- **EXERCISE DESCRIPTION**: Repeat the following entries exactly, excluding pictures.

(Saved data entries)
☆ ☆ ☆

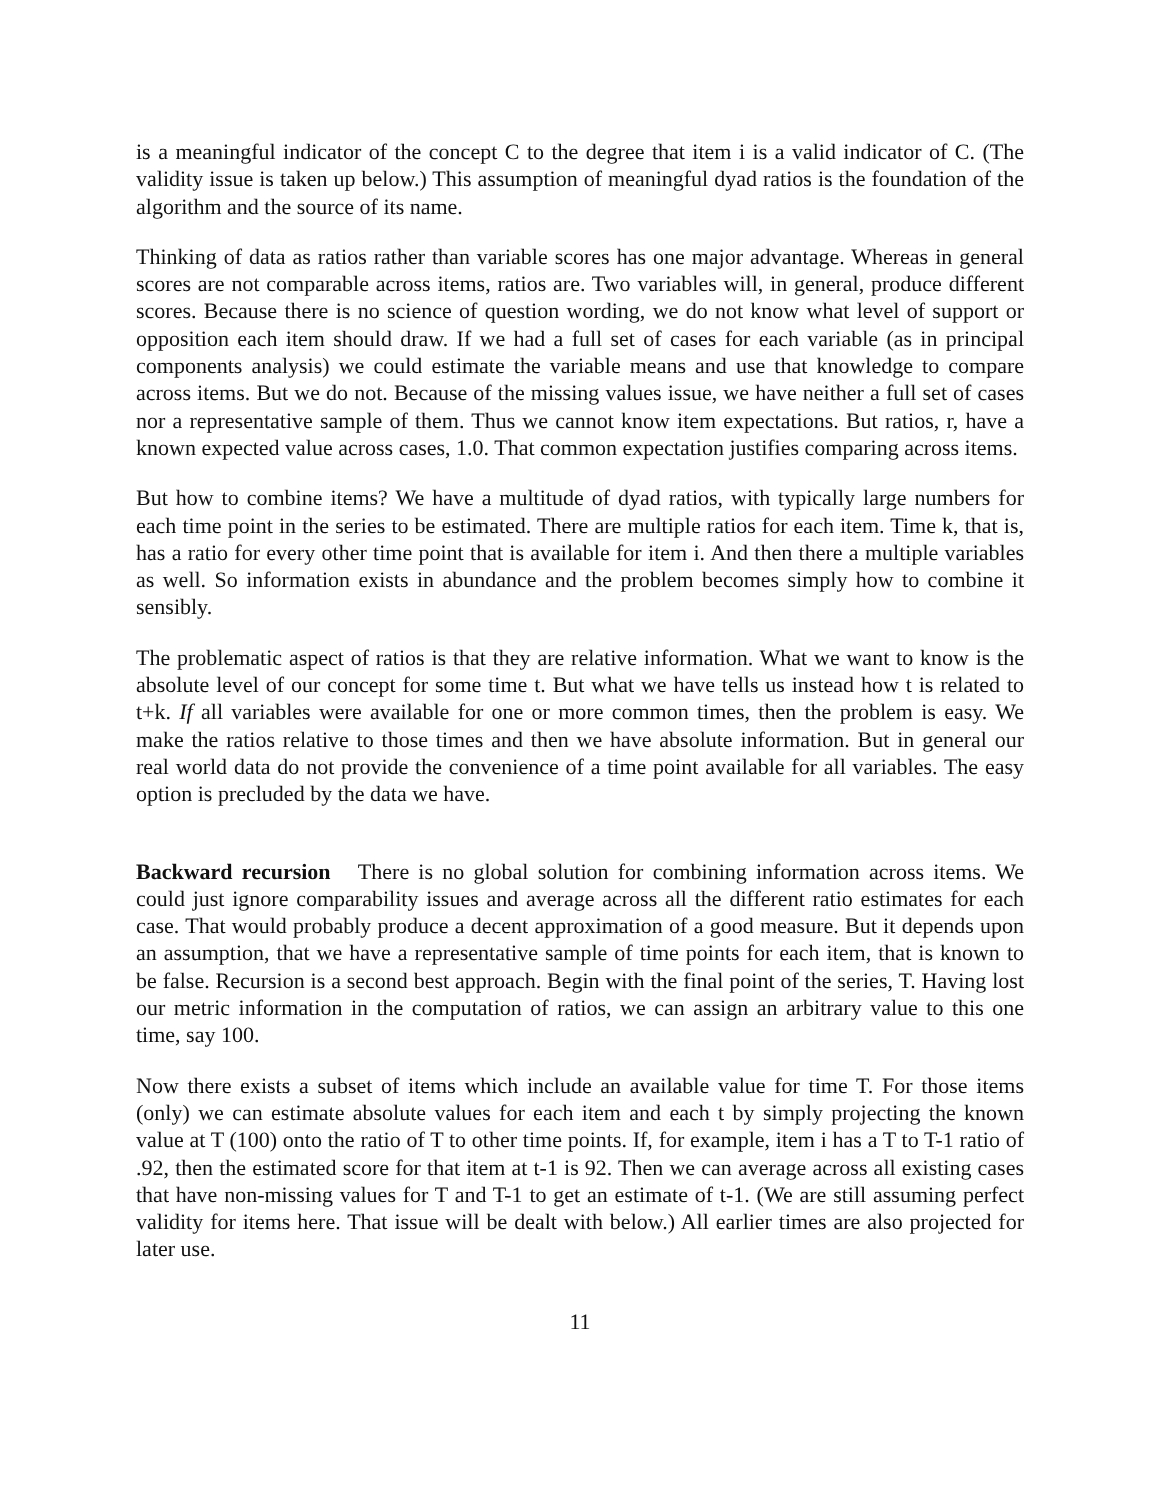is a meaningful indicator of the concept C to the degree that item i is a valid indicator of C. (The validity issue is taken up below.) This assumption of meaningful dyad ratios is the foundation of the algorithm and the source of its name.
Thinking of data as ratios rather than variable scores has one major advantage. Whereas in general scores are not comparable across items, ratios are. Two variables will, in general, produce different scores. Because there is no science of question wording, we do not know what level of support or opposition each item should draw. If we had a full set of cases for each variable (as in principal components analysis) we could estimate the variable means and use that knowledge to compare across items. But we do not. Because of the missing values issue, we have neither a full set of cases nor a representative sample of them. Thus we cannot know item expectations. But ratios, r, have a known expected value across cases, 1.0. That common expectation justifies comparing across items.
But how to combine items? We have a multitude of dyad ratios, with typically large numbers for each time point in the series to be estimated. There are multiple ratios for each item. Time k, that is, has a ratio for every other time point that is available for item i. And then there a multiple variables as well. So information exists in abundance and the problem becomes simply how to combine it sensibly.
The problematic aspect of ratios is that they are relative information. What we want to know is the absolute level of our concept for some time t. But what we have tells us instead how t is related to t+k. If all variables were available for one or more common times, then the problem is easy. We make the ratios relative to those times and then we have absolute information. But in general our real world data do not provide the convenience of a time point available for all variables. The easy option is precluded by the data we have.
Backward recursion There is no global solution for combining information across items. We could just ignore comparability issues and average across all the different ratio estimates for each case. That would probably produce a decent approximation of a good measure. But it depends upon an assumption, that we have a representative sample of time points for each item, that is known to be false. Recursion is a second best approach. Begin with the final point of the series, T. Having lost our metric information in the computation of ratios, we can assign an arbitrary value to this one time, say 100.
Now there exists a subset of items which include an available value for time T. For those items (only) we can estimate absolute values for each item and each t by simply projecting the known value at T (100) onto the ratio of T to other time points. If, for example, item i has a T to T-1 ratio of .92, then the estimated score for that item at t-1 is 92. Then we can average across all existing cases that have non-missing values for T and T-1 to get an estimate of t-1. (We are still assuming perfect validity for items here. That issue will be dealt with below.) All earlier times are also projected for later use.
11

☆ ☆ ☆

- **RESPONSE TO THIS EXERCISE**:
is a meaningful indicator of the concept C to the degree that item i is a valid indicator of C. (The validity issue is taken up below.) This assumption of meaningful dyad ratios is the foundation of the algorithm and the source of its name.
Thinking of data as ratios rather than variable scores has one major advantage. Whereas in general scores are not comparable across items, ratios are. Two variables will, in general, produce different scores. Because there is no science of question wording, we do not know what level of support or opposition each item should draw. If we had a full set of cases for each variable (as in principal components analysis) we could estimate the variable means and use that knowledge to compare across items. But we do not. Because of the missing values issue, we have neither a full set of cases nor a representative sample of them. Thus we cannot know item expectations. But ratios, r, have a known expected value across cases, 1.0. That common expectation justifies comparing across items.
But how to combine items? We have a multitude of dyad ratios, with typically large numbers for each time point in the series to be estimated. There are multiple ratios for each item. Time k, that is, has a ratio for every other time point that is available for item i. And then there a multiple variables as well. So information exists in abundance and the problem becomes simply how to combine it sensibly.
The problematic aspect of ratios is that they are relative information. What we want to know is the absolute level of our concept for some time t. But what we have tells us instead how t is related to t+k. If all variables were available for one or more common times, then the problem is easy. We make the ratios relative to those times and then we have absolute information. But in general our real world data do not provide the convenience of a time point available for all variables. The easy option is precluded by the data we have.
Backward recursion There is no global solution for combining information across items. We could just ignore comparability issues and average across all the different ratio estimates for each case. That would probably produce a decent approximation of a good measure. But it depends upon an assumption, that we have a representative sample of time points for each item, that is known to be false. Recursion is a second best approach. Begin with the final point of the series, T. Having lost our metric information in the computation of ratios, we can assign an arbitrary value to this one time, say 100.
Now there exists a subset of items which include an available value for time T. For those items (only) we can estimate absolute values for each item and each t by simply projecting the known value at T (100) onto the ratio of T to other time points. If, for example, item i has a T to T-1 ratio of .92, then the estimated score for that item at t-1 is 92. Then we can average across all existing cases that have non-missing values for T and T-1 to get an estimate of t-1. (We are still assuming perfect validity for items here. That issue will be dealt with below.) All earlier times are also projected for later use.
11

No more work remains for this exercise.